▶ _Text passage_
High-throughput image analysis
Computers help process and study lots of medical pictures. These tools can make analysis more accurate, fair, and fast. They are used for diagnosing diseases and for research. Examples include measuring tiny parts inside cells, studying shapes and sizes, watching how air moves in animals' lungs, and tracking how animals behave over time.
High-throughput single cell data analysis
Main article: Flow cytometry bioinformatics
Computers are used to study data from single cells, like information from flow cytometry. These methods help find groups of cells that are important for understanding diseases or experiments.
Ontologies and data integration
Biological ontologies are special lists that help organize biological ideas so computers can study them easily. The OBO Foundry worked to make some of these lists standard. One well-known list is the Gene ontology, which describes what genes do. There are also lists for describing traits of living things.
Databases
Main articles: List of biological databases and Biological database
Databases are very important for studying living things using computers. They store information about DNA, proteins, and many other parts of life. Some databases have real data from experiments, while others use data from other sources to make new guesses.

[Chart understanding data]
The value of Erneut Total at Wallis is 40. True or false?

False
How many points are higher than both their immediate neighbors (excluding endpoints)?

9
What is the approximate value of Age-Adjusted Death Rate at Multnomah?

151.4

▶ _Tasks_
[A] Condense the paragraph of the bioinformatics text that begins "Biological ontologies are special lists" into a brief bulleted list that keeps its main facts.
[B] Reproduce the bioinformatics text word for word from "Ontologies and data" up to and including "make new guesses.".

▶ _Solutions by task_
[A]
- Biological ontologies are lists that organize biological ideas so computers can study them easily.
- The OBO Foundry worked to standardize some of them.
- The Gene ontology is a well-known one that describes what genes do.
- Other ontologies describe traits of living things.

[B]
Ontologies and data integration
Biological ontologies are special lists that help organize biological ideas so computers can study them easily. The OBO Foundry worked to make some of these lists standard. One well-known list is the Gene ontology, which describes what genes do. There are also lists for describing traits of living things.
Databases
Main articles: List of biological databases and Biological database
Databases are very important for studying living things using computers. They store information about DNA, proteins, and many other parts of life. Some databases have real data from experiments, while others use data from other sources to make new guesses.